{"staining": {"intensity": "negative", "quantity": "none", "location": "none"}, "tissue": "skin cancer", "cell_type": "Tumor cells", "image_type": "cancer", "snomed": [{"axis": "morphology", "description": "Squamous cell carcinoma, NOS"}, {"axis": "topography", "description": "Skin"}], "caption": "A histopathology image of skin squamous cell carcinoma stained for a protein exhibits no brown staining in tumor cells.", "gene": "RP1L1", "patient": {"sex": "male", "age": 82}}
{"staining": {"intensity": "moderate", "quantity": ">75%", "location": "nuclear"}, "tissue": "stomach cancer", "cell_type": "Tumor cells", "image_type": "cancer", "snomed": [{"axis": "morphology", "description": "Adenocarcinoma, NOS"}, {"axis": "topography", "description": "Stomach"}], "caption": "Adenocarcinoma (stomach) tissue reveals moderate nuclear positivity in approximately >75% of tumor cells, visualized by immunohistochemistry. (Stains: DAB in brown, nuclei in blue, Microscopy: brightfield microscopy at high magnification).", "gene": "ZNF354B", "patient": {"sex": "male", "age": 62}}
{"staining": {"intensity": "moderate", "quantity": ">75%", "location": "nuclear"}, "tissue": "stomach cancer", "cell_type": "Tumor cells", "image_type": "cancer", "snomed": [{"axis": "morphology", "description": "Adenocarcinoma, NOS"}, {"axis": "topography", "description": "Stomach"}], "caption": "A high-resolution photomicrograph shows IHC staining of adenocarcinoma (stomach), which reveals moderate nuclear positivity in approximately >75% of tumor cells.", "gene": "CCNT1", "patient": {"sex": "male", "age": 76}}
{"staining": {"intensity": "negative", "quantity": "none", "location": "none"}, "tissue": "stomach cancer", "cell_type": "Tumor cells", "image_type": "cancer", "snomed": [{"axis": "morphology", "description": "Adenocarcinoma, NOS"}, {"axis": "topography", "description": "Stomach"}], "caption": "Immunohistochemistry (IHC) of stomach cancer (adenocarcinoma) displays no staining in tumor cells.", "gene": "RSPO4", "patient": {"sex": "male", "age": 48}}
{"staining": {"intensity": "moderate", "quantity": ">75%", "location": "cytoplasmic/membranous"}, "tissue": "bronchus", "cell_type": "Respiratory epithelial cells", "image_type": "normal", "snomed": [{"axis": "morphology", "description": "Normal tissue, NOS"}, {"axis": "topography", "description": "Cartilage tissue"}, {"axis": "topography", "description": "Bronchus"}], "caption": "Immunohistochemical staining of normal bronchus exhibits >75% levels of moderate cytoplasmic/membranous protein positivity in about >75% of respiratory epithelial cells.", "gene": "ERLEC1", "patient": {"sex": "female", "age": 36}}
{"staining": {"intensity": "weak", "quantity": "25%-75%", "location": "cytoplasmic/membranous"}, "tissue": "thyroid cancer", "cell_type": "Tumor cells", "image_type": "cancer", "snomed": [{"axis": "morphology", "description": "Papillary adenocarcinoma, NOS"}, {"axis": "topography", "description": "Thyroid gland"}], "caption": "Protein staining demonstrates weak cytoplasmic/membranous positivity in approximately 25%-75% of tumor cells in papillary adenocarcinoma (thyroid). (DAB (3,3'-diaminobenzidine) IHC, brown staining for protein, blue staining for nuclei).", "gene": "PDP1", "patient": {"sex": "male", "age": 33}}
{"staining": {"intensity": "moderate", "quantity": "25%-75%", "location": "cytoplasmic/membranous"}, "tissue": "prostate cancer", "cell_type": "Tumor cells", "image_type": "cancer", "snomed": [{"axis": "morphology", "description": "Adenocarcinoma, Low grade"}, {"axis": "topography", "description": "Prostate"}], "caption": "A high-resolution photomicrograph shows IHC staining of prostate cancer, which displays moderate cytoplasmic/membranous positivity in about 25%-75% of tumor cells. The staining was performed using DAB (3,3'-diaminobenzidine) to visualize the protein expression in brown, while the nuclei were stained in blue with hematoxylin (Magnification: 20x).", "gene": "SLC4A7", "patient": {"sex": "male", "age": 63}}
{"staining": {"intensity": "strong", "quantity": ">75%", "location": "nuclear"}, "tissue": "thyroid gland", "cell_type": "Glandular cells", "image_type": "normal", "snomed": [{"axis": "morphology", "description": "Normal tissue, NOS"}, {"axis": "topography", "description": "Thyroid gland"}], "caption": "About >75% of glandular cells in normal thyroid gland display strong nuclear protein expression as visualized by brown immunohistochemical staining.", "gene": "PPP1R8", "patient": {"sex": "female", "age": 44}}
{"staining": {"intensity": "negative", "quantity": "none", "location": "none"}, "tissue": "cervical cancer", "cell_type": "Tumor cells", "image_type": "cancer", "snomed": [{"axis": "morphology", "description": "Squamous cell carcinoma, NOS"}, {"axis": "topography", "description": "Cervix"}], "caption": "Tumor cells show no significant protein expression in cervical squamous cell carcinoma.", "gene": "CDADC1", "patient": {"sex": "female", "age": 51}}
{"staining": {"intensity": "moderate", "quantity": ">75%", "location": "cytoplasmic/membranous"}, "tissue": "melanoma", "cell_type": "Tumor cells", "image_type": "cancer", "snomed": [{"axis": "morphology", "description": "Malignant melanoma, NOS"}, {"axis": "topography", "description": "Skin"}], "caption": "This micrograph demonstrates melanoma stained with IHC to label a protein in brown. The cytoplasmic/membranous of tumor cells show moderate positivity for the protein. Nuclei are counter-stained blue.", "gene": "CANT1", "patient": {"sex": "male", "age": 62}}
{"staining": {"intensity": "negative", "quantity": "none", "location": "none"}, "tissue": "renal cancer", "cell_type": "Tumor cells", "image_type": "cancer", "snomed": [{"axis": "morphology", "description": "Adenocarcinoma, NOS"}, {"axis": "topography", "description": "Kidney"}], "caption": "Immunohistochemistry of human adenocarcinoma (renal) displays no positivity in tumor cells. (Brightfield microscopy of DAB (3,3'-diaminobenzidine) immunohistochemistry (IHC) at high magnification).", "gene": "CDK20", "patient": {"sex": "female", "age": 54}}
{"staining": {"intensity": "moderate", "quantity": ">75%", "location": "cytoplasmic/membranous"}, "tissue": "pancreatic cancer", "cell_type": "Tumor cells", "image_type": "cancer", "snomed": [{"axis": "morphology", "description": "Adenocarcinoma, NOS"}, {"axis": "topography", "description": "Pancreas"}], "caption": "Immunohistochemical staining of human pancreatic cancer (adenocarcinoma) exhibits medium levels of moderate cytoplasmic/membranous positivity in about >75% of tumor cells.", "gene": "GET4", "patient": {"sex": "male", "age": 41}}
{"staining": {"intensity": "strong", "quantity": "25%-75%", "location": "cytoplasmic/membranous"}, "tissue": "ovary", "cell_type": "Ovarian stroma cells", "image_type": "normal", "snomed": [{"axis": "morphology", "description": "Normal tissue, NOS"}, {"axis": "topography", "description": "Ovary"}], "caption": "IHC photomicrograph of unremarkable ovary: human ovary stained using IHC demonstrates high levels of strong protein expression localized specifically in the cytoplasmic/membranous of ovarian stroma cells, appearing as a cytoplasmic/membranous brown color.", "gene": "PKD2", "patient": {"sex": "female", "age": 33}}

§ Your objective
All of the material must be written out again without any change.

§ Task response
{"staining": {"intensity": "negative", "quantity": "none", "location": "none"}, "tissue": "skin cancer", "cell_type": "Tumor cells", "image_type": "cancer", "snomed": [{"axis": "morphology", "description": "Squamous cell carcinoma, NOS"}, {"axis": "topography", "description": "Skin"}], "caption": "A histopathology image of skin squamous cell carcinoma stained for a protein exhibits no brown staining in tumor cells.", "gene": "RP1L1", "patient": {"sex": "male", "age": 82}}
{"staining": {"intensity": "moderate", "quantity": ">75%", "location": "nuclear"}, "tissue": "stomach cancer", "cell_type": "Tumor cells", "image_type": "cancer", "snomed": [{"axis": "morphology", "description": "Adenocarcinoma, NOS"}, {"axis": "topography", "description": "Stomach"}], "caption": "Adenocarcinoma (stomach) tissue reveals moderate nuclear positivity in approximately >75% of tumor cells, visualized by immunohistochemistry. (Stains: DAB in brown, nuclei in blue, Microscopy: brightfield microscopy at high magnification).", "gene": "ZNF354B", "patient": {"sex": "male", "age": 62}}
{"staining": {"intensity": "moderate", "quantity": ">75%", "location": "nuclear"}, "tissue": "stomach cancer", "cell_type": "Tumor cells", "image_type": "cancer", "snomed": [{"axis": "morphology", "description": "Adenocarcinoma, NOS"}, {"axis": "topography", "description": "Stomach"}], "caption": "A high-resolution photomicrograph shows IHC staining of adenocarcinoma (stomach), which reveals moderate nuclear positivity in approximately >75% of tumor cells.", "gene": "CCNT1", "patient": {"sex": "male", "age": 76}}
{"staining": {"intensity": "negative", "quantity": "none", "location": "none"}, "tissue": "stomach cancer", "cell_type": "Tumor cells", "image_type": "cancer", "snomed": [{"axis": "morphology", "description": "Adenocarcinoma, NOS"}, {"axis": "topography", "description": "Stomach"}], "caption": "Immunohistochemistry (IHC) of stomach cancer (adenocarcinoma) displays no staining in tumor cells.", "gene": "RSPO4", "patient": {"sex": "male", "age": 48}}
{"staining": {"intensity": "moderate", "quantity": ">75%", "location": "cytoplasmic/membranous"}, "tissue": "bronchus", "cell_type": "Respiratory epithelial cells", "image_type": "normal", "snomed": [{"axis": "morphology", "description": "Normal tissue, NOS"}, {"axis": "topography", "description": "Cartilage tissue"}, {"axis": "topography", "description": "Bronchus"}], "caption": "Immunohistochemical staining of normal bronchus exhibits >75% levels of moderate cytoplasmic/membranous protein positivity in about >75% of respiratory epithelial cells.", "gene": "ERLEC1", "patient": {"sex": "female", "age": 36}}
{"staining": {"intensity": "weak", "quantity": "25%-75%", "location": "cytoplasmic/membranous"}, "tissue": "thyroid cancer", "cell_type": "Tumor cells", "image_type": "cancer", "snomed": [{"axis": "morphology", "description": "Papillary adenocarcinoma, NOS"}, {"axis": "topography", "description": "Thyroid gland"}], "caption": "Protein staining demonstrates weak cytoplasmic/membranous positivity in approximately 25%-75% of tumor cells in papillary adenocarcinoma (thyroid). (DAB (3,3'-diaminobenzidine) IHC, brown staining for protein, blue staining for nuclei).", "gene": "PDP1", "patient": {"sex": "male", "age": 33}}
{"staining": {"intensity": "moderate", "quantity": "25%-75%", "location": "cytoplasmic/membranous"}, "tissue": "prostate cancer", "cell_type": "Tumor cells", "image_type": "cancer", "snomed": [{"axis": "morphology", "description": "Adenocarcinoma, Low grade"}, {"axis": "topography", "description": "Prostate"}], "caption": "A high-resolution photomicrograph shows IHC staining of prostate cancer, which displays moderate cytoplasmic/membranous positivity in about 25%-75% of tumor cells. The staining was performed using DAB (3,3'-diaminobenzidine) to visualize the protein expression in brown, while the nuclei were stained in blue with hematoxylin (Magnification: 20x).", "gene": "SLC4A7", "patient": {"sex": "male", "age": 63}}
{"staining": {"intensity": "strong", "quantity": ">75%", "location": "nuclear"}, "tissue": "thyroid gland", "cell_type": "Glandular cells", "image_type": "normal", "snomed": [{"axis": "morphology", "description": "Normal tissue, NOS"}, {"axis": "topography", "description": "Thyroid gland"}], "caption": "About >75% of glandular cells in normal thyroid gland display strong nuclear protein expression as visualized by brown immunohistochemical staining.", "gene": "PPP1R8", "patient": {"sex": "female", "age": 44}}
{"staining": {"intensity": "negative", "quantity": "none", "location": "none"}, "tissue": "cervical cancer", "cell_type": "Tumor cells", "image_type": "cancer", "snomed": [{"axis": "morphology", "description": "Squamous cell carcinoma, NOS"}, {"axis": "topography", "description": "Cervix"}], "caption": "Tumor cells show no significant protein expression in cervical squamous cell carcinoma.", "gene": "CDADC1", "patient": {"sex": "female", "age": 51}}
{"staining": {"intensity": "moderate", "quantity": ">75%", "location": "cytoplasmic/membranous"}, "tissue": "melanoma", "cell_type": "Tumor cells", "image_type": "cancer", "snomed": [{"axis": "morphology", "description": "Malignant melanoma, NOS"}, {"axis": "topography", "description": "Skin"}], "caption": "This micrograph demonstrates melanoma stained with IHC to label a protein in brown. The cytoplasmic/membranous of tumor cells show moderate positivity for the protein. Nuclei are counter-stained blue.", "gene": "CANT1", "patient": {"sex": "male", "age": 62}}
{"staining": {"intensity": "negative", "quantity": "none", "location": "none"}, "tissue": "renal cancer", "cell_type": "Tumor cells", "image_type": "cancer", "snomed": [{"axis": "morphology", "description": "Adenocarcinoma, NOS"}, {"axis": "topography", "description": "Kidney"}], "caption": "Immunohistochemistry of human adenocarcinoma (renal) displays no positivity in tumor cells. (Brightfield microscopy of DAB (3,3'-diaminobenzidine) immunohistochemistry (IHC) at high magnification).", "gene": "CDK20", "patient": {"sex": "female", "age": 54}}
{"staining": {"intensity": "moderate", "quantity": ">75%", "location": "cytoplasmic/membranous"}, "tissue": "pancreatic cancer", "cell_type": "Tumor cells", "image_type": "cancer", "snomed": [{"axis": "morphology", "description": "Adenocarcinoma, NOS"}, {"axis": "topography", "description": "Pancreas"}], "caption": "Immunohistochemical staining of human pancreatic cancer (adenocarcinoma) exhibits medium levels of moderate cytoplasmic/membranous positivity in about >75% of tumor cells.", "gene": "GET4", "patient": {"sex": "male", "age": 41}}
{"staining": {"intensity": "strong", "quantity": "25%-75%", "location": "cytoplasmic/membranous"}, "tissue": "ovary", "cell_type": "Ovarian stroma cells", "image_type": "normal", "snomed": [{"axis": "morphology", "description": "Normal tissue, NOS"}, {"axis": "topography", "description": "Ovary"}], "caption": "IHC photomicrograph of unremarkable ovary: human ovary stained using IHC demonstrates high levels of strong protein expression localized specifically in the cytoplasmic/membranous of ovarian stroma cells, appearing as a cytoplasmic/membranous brown color.", "gene": "PKD2", "patient": {"sex": "female", "age": 33}}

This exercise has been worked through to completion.